TESTO SCELTO
####
La Protezione civile di Fiuminata
Venticinque anni di attività, di presenza costante sul territorio e di servizio silenzioso alla comunità. Il Gruppo comunale di Protezione civile di Fiuminata celebra un traguardo importante, che racconta una storia fatta di volontariato, collaborazione istituzionale e amore profondo per il proprio territorio.
Una storia che affonda le radici ancora più lontano, a circa trent’anni fa, quando un primo nucleo di volontari di pronto intervento, organizzato dalla Federcaccia di Fiuminata e guidato dal presidente Pier Mario Sentini, iniziò ad operare per contrastare una delle principali emergenze locali: gli incendi boschivi. Un gruppo composto da cacciatori e giovani volontari, dotati di attrezzature idonee all’antincendio, in un periodo in cui i roghi rappresentavano una piaga costante per il territorio.
Fondamentale fu la lungimiranza di Giovanni Grelloni e la collaborazione tra la Provincia di Macerata, con Luigi Vissani, e la Comunità montana di San Severino, con i rispettivi presidenti, tra cui Marco Mariani. Da qui prese avvio l’attività di pattugliamento estivo con la storica “Zebra Uno”: sei stagioni di presidio, oltre 60 turnazioni nei mesi di luglio e agosto, con due volontari impegnati per sei ore al giorno nel controllo del territorio, in collegamento radio con la centrale operativa di Macerata e con i punti di avvistamento montani. I contributi erogati dalla Provincia, spesso rinunciati dai volontari stessi, venivano reinvestiti nell’acquisto di attrezzature antincendio, molte delle quali sono ancora oggi in dotazione al gruppo.

Nel 2000 questa realtà diventa ufficialmente Gruppo Comunale di Protezione Civile. Da allora, numerosi sono stati gli interventi che hanno visto i volontari protagonisti. Dalle emergenze incendio nelle province di Macerata, Ancona e Ascoli, alle alluvioni, come quella di Osimo nel 2006, fino ai grandi eventi sismici: L’Aquila nel 2009, l’Emilia nel 2012 e il sisma che ha colpito Marche e Umbria nel 2016.
####
Dati per la comprensione di grafici

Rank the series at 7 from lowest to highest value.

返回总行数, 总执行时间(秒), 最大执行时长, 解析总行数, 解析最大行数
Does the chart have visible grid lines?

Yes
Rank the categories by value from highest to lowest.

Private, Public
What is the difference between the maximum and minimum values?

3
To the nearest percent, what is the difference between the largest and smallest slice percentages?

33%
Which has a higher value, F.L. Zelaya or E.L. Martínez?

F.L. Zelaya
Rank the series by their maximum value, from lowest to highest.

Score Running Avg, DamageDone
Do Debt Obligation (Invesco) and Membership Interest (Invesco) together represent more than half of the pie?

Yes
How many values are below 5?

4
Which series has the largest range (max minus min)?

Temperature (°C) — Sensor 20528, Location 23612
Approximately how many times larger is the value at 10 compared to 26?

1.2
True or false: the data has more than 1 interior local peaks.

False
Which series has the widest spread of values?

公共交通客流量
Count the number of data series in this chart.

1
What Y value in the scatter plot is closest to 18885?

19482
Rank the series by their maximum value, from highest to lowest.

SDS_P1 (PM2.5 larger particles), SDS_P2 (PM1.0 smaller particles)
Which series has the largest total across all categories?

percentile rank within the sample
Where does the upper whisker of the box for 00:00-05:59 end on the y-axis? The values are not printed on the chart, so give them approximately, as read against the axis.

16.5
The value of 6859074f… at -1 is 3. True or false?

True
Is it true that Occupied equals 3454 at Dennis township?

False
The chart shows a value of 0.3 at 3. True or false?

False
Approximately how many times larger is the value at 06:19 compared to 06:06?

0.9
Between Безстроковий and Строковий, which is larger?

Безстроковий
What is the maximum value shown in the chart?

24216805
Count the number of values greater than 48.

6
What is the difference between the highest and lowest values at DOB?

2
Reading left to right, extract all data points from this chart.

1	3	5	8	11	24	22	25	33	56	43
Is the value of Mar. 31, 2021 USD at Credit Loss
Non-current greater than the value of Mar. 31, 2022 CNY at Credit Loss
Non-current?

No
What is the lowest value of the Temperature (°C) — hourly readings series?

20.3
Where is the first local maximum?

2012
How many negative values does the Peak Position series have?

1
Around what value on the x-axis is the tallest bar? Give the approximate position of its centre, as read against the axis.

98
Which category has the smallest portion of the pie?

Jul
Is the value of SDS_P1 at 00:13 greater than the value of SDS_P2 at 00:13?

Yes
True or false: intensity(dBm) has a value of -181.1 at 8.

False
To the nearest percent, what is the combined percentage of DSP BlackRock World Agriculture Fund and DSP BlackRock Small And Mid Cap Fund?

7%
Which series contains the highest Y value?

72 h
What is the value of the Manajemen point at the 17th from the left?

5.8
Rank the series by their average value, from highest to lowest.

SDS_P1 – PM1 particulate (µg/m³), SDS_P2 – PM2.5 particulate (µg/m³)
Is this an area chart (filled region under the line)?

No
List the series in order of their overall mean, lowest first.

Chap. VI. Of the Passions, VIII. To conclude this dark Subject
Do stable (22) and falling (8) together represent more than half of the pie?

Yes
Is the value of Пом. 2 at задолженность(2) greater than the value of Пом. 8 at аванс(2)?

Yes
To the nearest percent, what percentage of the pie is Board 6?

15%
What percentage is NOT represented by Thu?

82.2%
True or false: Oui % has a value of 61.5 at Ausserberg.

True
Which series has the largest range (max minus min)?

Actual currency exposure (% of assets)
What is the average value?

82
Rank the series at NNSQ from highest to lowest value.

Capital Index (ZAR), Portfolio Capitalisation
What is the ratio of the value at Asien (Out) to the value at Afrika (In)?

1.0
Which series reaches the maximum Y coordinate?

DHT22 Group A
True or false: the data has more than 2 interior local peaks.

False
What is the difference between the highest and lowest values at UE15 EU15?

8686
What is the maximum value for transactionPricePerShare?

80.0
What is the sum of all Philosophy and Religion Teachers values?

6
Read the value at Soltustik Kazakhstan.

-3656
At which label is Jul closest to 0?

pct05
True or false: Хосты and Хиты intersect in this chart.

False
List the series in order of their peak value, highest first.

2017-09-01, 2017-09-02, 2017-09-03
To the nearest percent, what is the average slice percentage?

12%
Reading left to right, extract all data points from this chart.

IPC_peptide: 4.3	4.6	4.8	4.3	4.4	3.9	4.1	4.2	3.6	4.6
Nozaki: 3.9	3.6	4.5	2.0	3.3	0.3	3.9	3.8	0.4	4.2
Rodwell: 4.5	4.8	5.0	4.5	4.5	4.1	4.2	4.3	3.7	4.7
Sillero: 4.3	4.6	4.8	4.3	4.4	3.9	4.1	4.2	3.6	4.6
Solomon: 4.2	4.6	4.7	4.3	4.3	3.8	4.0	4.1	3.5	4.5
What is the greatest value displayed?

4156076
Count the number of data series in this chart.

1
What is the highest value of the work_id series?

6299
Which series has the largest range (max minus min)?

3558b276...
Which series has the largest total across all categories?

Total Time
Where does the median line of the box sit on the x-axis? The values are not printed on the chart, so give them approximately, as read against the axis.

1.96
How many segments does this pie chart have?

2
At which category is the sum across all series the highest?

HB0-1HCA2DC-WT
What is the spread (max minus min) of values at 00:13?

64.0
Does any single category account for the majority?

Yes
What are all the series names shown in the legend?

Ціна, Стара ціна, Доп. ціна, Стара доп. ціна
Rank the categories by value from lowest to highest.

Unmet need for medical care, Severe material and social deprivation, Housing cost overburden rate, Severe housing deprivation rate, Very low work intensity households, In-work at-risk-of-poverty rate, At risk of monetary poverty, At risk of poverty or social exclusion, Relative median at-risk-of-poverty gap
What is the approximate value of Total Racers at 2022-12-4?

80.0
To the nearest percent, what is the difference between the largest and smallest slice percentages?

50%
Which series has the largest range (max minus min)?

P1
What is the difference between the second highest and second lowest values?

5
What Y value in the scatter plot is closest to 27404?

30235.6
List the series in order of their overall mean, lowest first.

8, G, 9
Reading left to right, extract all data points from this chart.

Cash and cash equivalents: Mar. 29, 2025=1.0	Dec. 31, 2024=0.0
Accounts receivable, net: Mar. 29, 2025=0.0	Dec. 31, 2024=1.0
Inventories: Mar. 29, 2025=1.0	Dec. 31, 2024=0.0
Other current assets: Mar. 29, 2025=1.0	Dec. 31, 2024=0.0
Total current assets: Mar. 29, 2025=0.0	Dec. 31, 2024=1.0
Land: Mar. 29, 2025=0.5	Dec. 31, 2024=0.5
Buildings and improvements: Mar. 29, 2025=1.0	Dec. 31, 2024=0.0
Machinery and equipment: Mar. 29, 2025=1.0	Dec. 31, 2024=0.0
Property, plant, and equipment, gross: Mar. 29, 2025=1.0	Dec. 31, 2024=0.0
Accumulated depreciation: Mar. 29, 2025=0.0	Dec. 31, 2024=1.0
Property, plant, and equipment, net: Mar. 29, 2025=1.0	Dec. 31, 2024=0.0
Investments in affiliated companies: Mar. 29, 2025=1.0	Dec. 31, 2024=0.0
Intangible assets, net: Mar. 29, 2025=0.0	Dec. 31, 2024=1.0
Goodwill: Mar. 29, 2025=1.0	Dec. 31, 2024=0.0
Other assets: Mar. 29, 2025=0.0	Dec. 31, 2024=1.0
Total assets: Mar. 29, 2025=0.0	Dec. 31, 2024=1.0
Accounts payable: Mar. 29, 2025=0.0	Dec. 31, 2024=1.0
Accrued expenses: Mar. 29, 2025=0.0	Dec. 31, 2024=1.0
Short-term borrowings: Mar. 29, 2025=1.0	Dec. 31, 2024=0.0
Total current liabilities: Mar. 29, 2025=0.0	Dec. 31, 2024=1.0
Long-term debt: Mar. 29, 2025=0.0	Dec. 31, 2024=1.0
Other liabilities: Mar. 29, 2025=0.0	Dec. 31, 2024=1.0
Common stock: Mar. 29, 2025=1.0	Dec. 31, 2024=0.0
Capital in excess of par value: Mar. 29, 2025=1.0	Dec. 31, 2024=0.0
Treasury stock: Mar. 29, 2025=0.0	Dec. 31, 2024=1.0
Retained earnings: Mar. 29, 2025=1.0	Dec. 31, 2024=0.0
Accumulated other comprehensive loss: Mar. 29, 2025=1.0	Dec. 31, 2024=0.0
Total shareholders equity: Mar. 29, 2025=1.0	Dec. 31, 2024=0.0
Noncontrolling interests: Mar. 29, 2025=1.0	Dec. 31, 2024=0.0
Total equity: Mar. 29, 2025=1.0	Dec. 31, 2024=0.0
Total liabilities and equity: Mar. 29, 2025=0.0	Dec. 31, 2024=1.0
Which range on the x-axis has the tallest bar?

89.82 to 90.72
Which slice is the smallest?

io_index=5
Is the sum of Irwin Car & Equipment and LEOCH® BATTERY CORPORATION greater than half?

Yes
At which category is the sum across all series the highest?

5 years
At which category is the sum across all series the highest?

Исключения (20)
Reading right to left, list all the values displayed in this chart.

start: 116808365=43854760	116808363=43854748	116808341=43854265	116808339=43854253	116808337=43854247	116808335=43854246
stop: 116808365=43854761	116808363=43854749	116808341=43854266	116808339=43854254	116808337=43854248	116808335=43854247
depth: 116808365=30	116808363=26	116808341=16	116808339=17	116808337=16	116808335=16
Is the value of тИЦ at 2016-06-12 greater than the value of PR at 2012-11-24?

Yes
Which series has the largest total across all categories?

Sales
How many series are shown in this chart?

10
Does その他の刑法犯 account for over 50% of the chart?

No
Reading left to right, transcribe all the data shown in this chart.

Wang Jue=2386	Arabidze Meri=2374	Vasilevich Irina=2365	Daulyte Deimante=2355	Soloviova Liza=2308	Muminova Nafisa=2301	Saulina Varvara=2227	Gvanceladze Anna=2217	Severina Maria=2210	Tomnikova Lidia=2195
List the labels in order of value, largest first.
####
COMPLETA QUANTO SEGUE
1. Nel testo sulla Protezione civile di Fiuminata, in quale anno la realtà dei volontari diventa ufficialmente Gruppo Comunale di Protezione Civile?
2. Riprendi il testo sulla Protezione civile di Fiuminata e proseguilo dopo l'ultima frase riportata.
I record riportati non sono necessari per lo svolgimento.

SOLUZIONI DEGLI ESERCIZI
1. Nel 2000.

2.
Negli anni della pandemia le attività si sono adattate all’emergenza sanitaria, con un impegno prolungato nell’assistenza alla popolazione, ai malati e nei punti vaccinali. Dal 2022 il gruppo è stato nuovamente chiamato ad affrontare le conseguenze delle esondazioni, operando lungo i fiumi Potenza, Misa e Nevola, a Sassoferrato e nel territorio comunale di Fiuminata, in particolare nella frazione di Castello.
Accanto agli interventi operativi, la Protezione Civile di Fiuminata ha sempre investito nella formazione. Già dagli anni della Federcaccia e poi, dal 2000, come Gruppo Comunale, ogni giugno si svolgeva un’esercitazione antincendio in vista della campagna Aib. Negli ultimi anni, questa iniziativa è diventata un’esercitazione regionale, voluta da Mauro Perugini, che coinvolge volontari da tutte le province marchigiane, sotto la guida dei vigili del fuoco, degli esperti regionali, dei carabinieri.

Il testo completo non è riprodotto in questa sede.